The department secretary, Jane Halton, was being questioned by Liberal Senator Sue Boyce in supplementary budget estimates last week on how many users were taking up NEHTA products such as the electronic discharge summary and its collection of clinical terminology.

"Because this is actually undertaken by states and territories, we will only be able to tell you anecdotally, because we don't know — and there is no mechanism for us to find out — exactly how much penetration there actually is," Halton said.

She was then asked how the Department of Health and Aging was ever going to assess the success of the e-health strategy if that was the case.

"If and when the electronic health record itself is actually funded there will no doubt be put in place a series of quite hard quantitative measures, but in the shorter term in this area we are reliant on the states," Halton said.

Although there was no way to measure how well NEHTA products were being taken up in the market, the authority was progressing on its milestones, according to Halton.

NEHTA had reached its target of having 99 per cent of Therapeutic goods administration products in Australian medicines terminology. It also released a national core discharge summary and created a concept of how a national certification authority for e-health software would operate. Secure messaging was on schedule while the creation of an individual health identifier in conjunction with Medicare was still on track to being delivered by December.

When Boyce raised community concerns that e-health was not progressing, Halton said that people needed to "calm down a bit about this".

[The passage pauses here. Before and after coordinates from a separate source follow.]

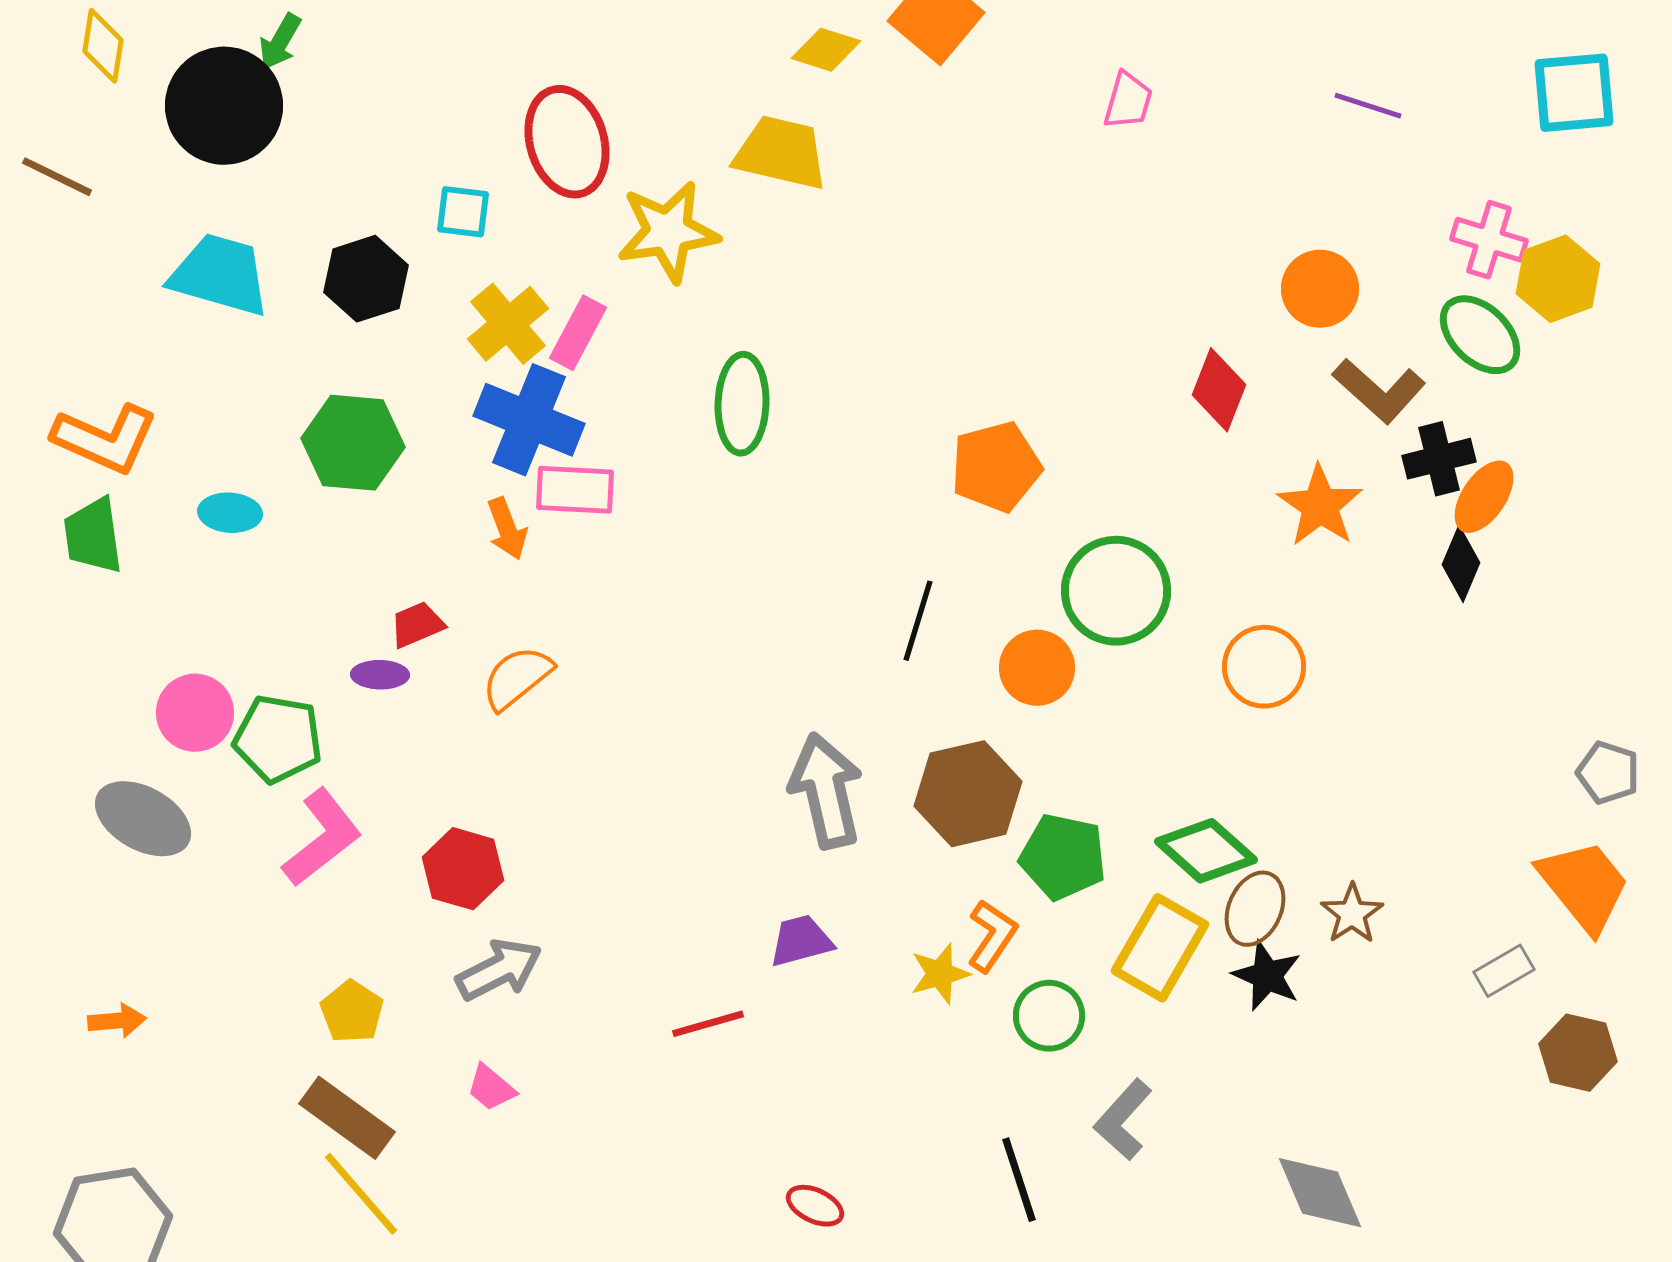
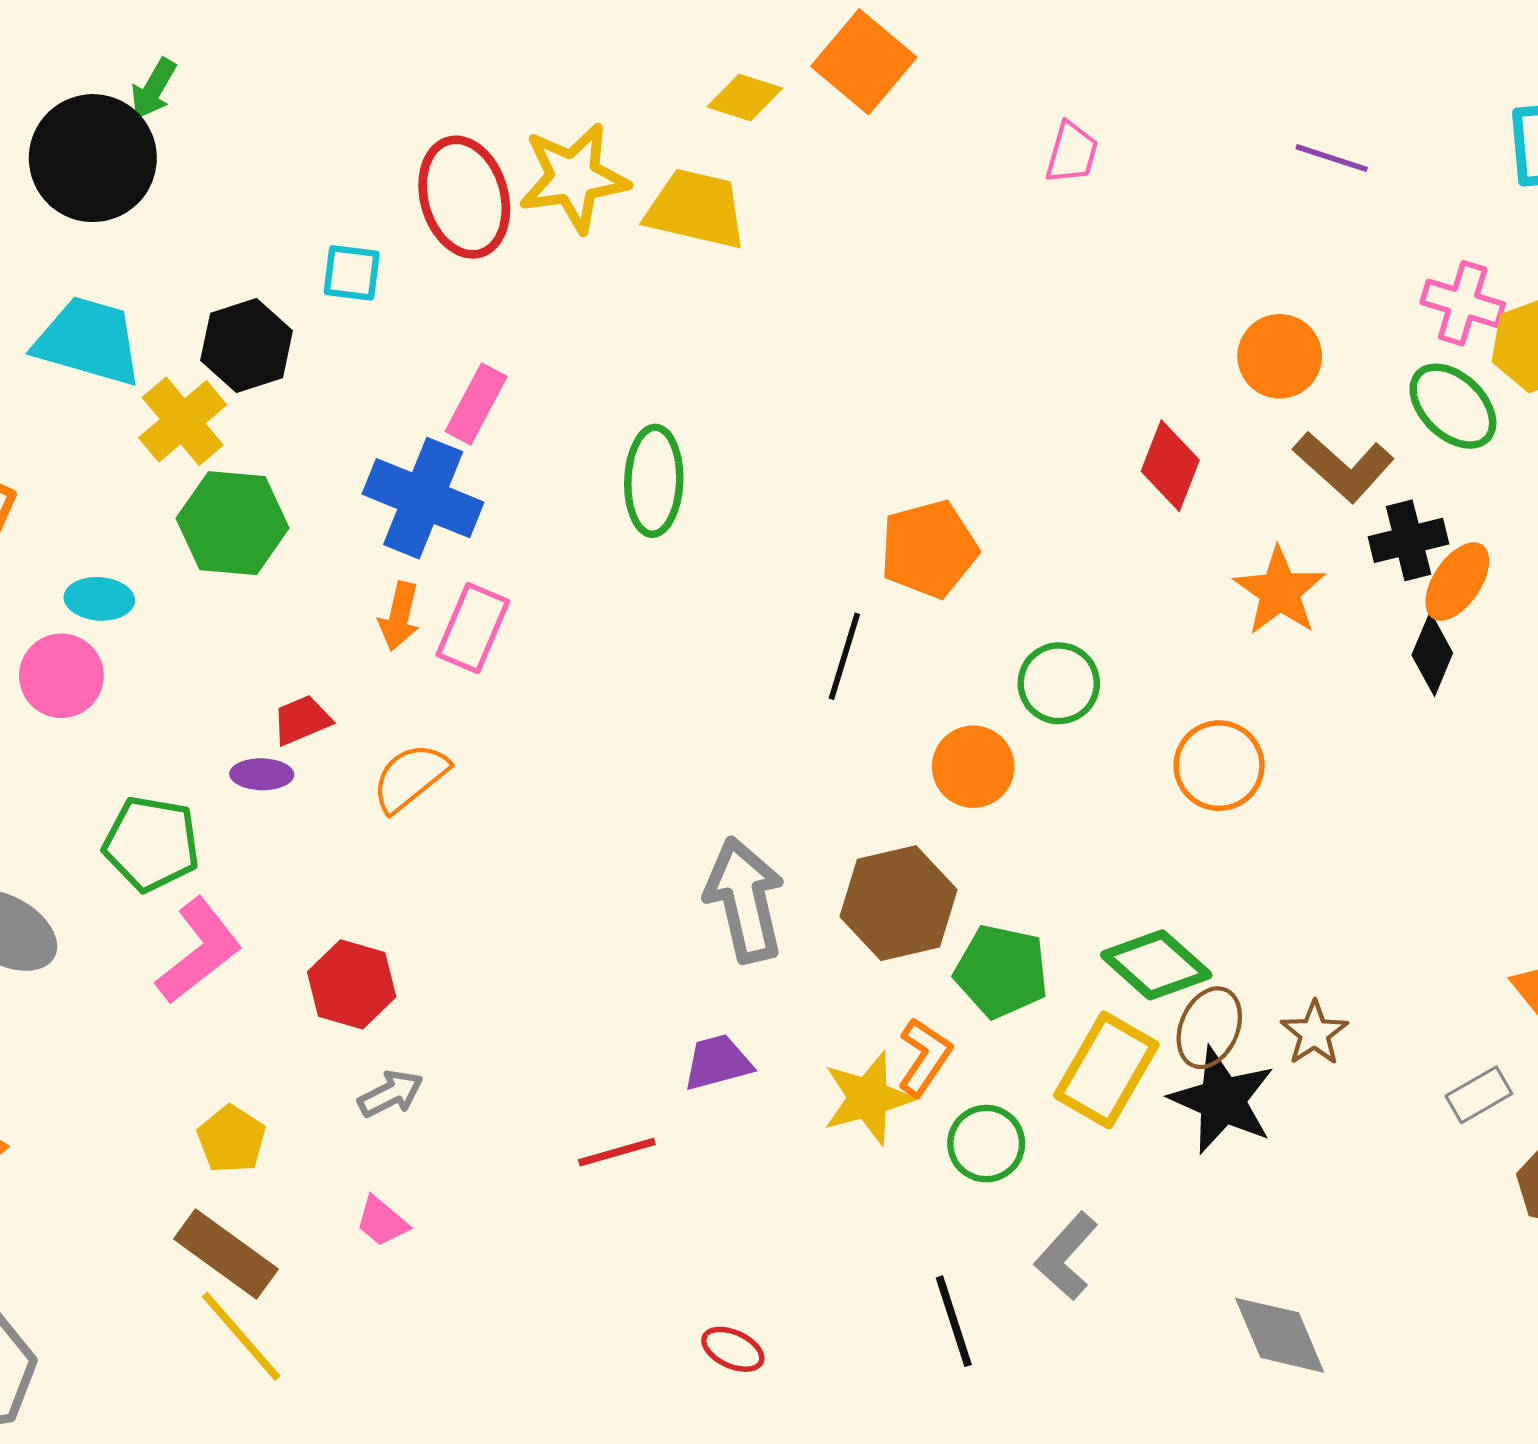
yellow star: (668, 232) -> (574, 178), moved
yellow cross: (508, 324) -> (183, 421), moved
pink rectangle: (575, 490) -> (473, 628), moved, turned -70
orange arrow: (507, 529) -> (399, 616), turned 34
green circle: (1116, 591) -> (1059, 683), size x0.7
black line: (918, 621) -> (844, 656), moved
pink circle: (195, 713) -> (61, 676), moved
gray arrow: (499, 970) -> (391, 1094), size x0.7
yellow star: (940, 974) -> (868, 1098), size x1.4
black star: (1267, 976) -> (1222, 1100), size x1.4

Halton replied that she believed the naysayers were being unreasonable. "What they actually want is a significant investment from government now to have everything happen instantly. The bottom line is we are trying to build a reasonable national system that will enable private investment and private engagement," she said.

The e-health work was as good as any elsewhere in the globe, Halton believed. She then moved on to sit on hopes that money might be soon forthcoming from the government to accelerate e-health uptake. "OK, they might want several billion dollars more. That is fine as an ambition. But in terms of taking relevant, logical, ordered steps towards this e-world I think actually we are not doing too badly. "

The report by the National Health and Hospitals Reform Commission had recommended a $1.2 to $1.9 billion spend.